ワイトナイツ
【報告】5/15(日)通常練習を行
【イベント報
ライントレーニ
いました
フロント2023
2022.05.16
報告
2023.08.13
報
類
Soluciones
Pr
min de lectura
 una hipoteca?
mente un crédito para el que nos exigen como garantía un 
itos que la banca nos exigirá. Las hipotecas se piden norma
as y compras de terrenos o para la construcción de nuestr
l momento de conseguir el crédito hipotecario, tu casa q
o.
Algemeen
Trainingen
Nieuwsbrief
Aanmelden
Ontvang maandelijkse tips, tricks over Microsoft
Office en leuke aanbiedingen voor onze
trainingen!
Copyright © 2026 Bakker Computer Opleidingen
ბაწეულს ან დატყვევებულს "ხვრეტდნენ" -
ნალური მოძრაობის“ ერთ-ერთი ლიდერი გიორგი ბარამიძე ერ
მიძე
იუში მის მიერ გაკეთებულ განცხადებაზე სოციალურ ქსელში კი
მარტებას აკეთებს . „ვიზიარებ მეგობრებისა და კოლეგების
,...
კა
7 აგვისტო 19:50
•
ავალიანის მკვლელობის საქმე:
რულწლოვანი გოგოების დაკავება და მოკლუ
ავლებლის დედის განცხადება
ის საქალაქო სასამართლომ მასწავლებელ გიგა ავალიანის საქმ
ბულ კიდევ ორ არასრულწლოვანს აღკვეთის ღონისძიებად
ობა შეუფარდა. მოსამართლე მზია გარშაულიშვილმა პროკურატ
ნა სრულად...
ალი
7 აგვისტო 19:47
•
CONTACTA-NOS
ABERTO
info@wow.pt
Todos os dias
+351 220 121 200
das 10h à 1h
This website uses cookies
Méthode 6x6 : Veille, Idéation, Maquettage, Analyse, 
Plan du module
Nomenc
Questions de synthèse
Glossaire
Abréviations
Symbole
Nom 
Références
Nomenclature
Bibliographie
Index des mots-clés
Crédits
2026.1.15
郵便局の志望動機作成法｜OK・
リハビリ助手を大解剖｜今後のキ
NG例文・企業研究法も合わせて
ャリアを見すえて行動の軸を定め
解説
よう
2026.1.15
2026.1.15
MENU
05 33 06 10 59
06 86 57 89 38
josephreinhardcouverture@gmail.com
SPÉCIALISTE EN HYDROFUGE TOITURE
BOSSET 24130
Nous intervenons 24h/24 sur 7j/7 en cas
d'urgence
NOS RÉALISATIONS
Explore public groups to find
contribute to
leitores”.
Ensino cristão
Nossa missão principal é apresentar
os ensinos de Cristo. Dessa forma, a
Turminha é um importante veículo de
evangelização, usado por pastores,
# # # # # # #
- Work required
In the records above, the line with "Nieuwsbrief" marks the start and the line with "რულწლოვანი გოგოების დაკავება და მოკლუ" marks the end; copy that stretch exactly, both lines included, and nothing else.

- Answer
Nieuwsbrief
Aanmelden
Ontvang maandelijkse tips, tricks over Microsoft
Office en leuke aanbiedingen voor onze
trainingen!
Copyright © 2026 Bakker Computer Opleidingen
ბაწეულს ან დატყვევებულს "ხვრეტდნენ" -
ნალური მოძრაობის“ ერთ-ერთი ლიდერი გიორგი ბარამიძე ერ
მიძე
იუში მის მიერ გაკეთებულ განცხადებაზე სოციალურ ქსელში კი
მარტებას აკეთებს . „ვიზიარებ მეგობრებისა და კოლეგების
,...
კა
7 აგვისტო 19:50
•
ავალიანის მკვლელობის საქმე:
რულწლოვანი გოგოების დაკავება და მოკლუ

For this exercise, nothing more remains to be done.